Current literature predominantly focuses on well-established risk determinants, including patient demographics (age, sex), pharmacologic parameters (dose, concentration, specific agent), technical factors (route and site of administration), and organ system dysfunction (hepatic or renal impairment). Additional risk factors for this patient included older age, female sex, and the additional toxicity from combining two local anesthetic agents. Although this patient has RA as a chronic comorbidity, there are no documented cases in the medical literature specifically describing LAST in patients with RA. Large retrospective studies and case series on LAST, including those analyzing risk factors and patient comorbidities, do not identify RA as a reported comorbidity, nor do they analyze its presence as a risk modifier The enhanced vascular permeability, endothelial dysfunction, and altered protein binding associated with chronic inflammation warrant consideration when assessing individual patient risk, and direct evidence linking RA to an increased risk of LAST remains insufficient (3, 18).

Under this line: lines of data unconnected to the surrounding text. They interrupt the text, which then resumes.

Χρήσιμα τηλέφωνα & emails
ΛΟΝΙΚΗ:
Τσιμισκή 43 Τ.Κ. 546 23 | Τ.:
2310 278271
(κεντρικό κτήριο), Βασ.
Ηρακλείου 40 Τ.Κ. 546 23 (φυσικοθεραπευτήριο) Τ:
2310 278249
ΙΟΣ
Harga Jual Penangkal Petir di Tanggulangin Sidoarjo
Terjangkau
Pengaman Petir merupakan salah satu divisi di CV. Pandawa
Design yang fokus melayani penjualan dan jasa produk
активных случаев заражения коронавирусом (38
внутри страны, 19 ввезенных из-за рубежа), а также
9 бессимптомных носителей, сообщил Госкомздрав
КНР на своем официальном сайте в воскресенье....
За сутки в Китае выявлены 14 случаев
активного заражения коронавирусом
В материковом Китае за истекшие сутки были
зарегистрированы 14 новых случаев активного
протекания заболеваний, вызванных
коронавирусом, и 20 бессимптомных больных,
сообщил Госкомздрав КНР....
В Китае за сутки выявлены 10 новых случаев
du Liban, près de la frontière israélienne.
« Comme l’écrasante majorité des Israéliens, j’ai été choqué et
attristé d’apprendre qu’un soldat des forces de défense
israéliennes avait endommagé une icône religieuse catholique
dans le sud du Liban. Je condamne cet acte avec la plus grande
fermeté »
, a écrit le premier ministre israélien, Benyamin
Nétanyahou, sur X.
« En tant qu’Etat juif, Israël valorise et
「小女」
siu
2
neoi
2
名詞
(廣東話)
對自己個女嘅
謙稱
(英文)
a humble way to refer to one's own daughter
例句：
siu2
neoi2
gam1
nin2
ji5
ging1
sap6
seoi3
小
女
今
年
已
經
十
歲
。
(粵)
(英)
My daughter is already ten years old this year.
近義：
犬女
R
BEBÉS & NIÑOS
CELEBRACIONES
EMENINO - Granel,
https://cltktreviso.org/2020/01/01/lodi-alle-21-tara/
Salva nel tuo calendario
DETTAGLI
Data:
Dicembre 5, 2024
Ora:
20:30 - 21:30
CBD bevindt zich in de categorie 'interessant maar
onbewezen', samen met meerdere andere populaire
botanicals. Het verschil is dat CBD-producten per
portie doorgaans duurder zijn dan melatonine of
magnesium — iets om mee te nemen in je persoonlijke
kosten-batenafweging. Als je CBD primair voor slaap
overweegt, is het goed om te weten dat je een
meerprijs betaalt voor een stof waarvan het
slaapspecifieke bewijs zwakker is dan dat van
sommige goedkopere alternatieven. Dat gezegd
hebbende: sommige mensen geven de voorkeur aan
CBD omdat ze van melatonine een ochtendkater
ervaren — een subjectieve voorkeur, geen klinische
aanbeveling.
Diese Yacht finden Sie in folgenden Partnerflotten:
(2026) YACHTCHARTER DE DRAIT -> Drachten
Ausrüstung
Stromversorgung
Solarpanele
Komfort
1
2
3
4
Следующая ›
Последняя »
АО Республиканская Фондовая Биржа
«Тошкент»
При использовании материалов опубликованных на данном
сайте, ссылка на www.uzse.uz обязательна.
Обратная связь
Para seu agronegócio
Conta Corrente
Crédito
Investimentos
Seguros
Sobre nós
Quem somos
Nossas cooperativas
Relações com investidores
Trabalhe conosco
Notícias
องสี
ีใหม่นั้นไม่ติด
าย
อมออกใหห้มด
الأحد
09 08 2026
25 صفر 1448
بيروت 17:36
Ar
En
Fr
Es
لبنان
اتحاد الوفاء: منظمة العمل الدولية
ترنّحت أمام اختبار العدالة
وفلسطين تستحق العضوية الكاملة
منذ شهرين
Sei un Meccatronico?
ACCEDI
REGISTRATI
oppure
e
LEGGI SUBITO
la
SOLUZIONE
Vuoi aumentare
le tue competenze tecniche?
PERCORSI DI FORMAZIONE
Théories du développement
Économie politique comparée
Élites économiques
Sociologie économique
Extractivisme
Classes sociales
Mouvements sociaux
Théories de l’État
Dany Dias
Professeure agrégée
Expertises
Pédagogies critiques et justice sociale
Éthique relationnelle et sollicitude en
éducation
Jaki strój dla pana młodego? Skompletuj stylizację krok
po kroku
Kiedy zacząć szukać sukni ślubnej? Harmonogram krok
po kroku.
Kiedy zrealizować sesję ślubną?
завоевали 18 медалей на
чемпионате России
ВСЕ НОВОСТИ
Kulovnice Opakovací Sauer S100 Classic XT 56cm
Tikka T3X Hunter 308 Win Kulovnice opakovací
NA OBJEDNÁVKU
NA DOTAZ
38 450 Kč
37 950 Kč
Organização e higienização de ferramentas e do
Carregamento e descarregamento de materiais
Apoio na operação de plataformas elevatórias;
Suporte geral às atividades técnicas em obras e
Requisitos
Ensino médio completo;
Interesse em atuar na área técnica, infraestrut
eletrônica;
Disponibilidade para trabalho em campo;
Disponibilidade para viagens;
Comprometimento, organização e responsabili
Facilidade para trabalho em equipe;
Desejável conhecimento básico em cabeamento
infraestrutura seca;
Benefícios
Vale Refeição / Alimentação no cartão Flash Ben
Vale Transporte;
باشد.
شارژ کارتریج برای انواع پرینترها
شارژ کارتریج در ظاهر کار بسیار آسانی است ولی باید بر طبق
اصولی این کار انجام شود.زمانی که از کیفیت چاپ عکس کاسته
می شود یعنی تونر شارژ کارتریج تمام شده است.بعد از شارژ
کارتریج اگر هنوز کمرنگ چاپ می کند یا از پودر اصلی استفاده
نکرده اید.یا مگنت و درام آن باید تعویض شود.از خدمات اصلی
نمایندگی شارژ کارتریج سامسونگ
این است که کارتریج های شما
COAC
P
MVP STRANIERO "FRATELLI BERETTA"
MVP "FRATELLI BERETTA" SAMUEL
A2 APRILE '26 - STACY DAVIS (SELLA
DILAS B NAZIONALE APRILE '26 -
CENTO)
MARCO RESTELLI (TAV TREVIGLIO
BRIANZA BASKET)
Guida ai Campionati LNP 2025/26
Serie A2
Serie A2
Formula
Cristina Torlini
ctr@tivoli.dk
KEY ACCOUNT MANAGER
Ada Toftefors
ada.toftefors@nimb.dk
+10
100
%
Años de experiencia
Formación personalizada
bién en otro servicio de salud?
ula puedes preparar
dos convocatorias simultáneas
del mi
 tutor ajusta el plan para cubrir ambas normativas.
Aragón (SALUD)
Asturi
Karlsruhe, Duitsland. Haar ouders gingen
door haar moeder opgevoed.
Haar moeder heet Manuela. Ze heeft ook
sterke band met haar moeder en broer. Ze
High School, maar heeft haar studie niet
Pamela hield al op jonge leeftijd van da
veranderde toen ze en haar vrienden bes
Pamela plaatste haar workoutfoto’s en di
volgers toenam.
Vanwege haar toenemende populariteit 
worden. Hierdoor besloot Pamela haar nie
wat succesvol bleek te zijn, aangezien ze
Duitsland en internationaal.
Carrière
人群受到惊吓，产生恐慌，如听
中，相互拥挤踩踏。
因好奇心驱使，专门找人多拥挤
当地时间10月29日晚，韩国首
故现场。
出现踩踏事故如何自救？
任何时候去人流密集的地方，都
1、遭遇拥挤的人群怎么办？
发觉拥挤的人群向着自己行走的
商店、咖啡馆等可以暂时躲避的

In this case, the immediate administration of 100 mL of 20% intravenous lipid emulsion (ILE) for suspected LAST was consistent with current evidence-based recommendations. Early use of ILE is supported by consensus guidelines and expert opinion as a first-line intervention for neurological manifestations of LAST, particularly when central nervous system toxicity occurs shortly after a peripheral nerve block with amide local anesthetics such as lidocaine and levobupivacaine Prompt recognition and treatment of LAST are prioritized to prevent progression to seizures or cardiovascular collapse (7, 10). The decision not to pursue further immediate neurological evaluations (such as urgent neuroimaging, EEG, or additional neurological consultation) was based on several factors: The strong temporal relationship between local anesthetic administration and early symptom onset, the classic clinical presentation of LAST, and the absence of persistent focal neurological deficits or hemodynamic instability. Neurological symptoms, including a fixed gaze, incoherent speech, and involuntary movements, developed within min of the block and resolved rapidly following lipid emulsion therapy. In accordance with current recommendations, immediate neuroimaging is not routinely indicated in the absence of persistent or progressive neurological findings.
Conclusion
Local anesthetic systemic toxicity is a rare but potentially life-threatening complication that requires prompt recognition and management. This case illustrates that LAST may occur despite adherence to recommended dosing guidelines, particularly in the presence of multiple pharmacologic and patient-related risk factors. The patient developed clinical manifestations of LAST, including a fixed, non-dynamic gaze, slowed and incoherent speech, and involuntary upper limb movements, secondary to levobupivacaine and lidocaine toxicity. Treatment with 20% intravenous lipid emulsion resulted in complete symptom resolution without further complications. Consideration of patient risk factors, such as age, sex, and presence of comorbidities, is important to prevent or mitigate adverse outcomes associated with LAST.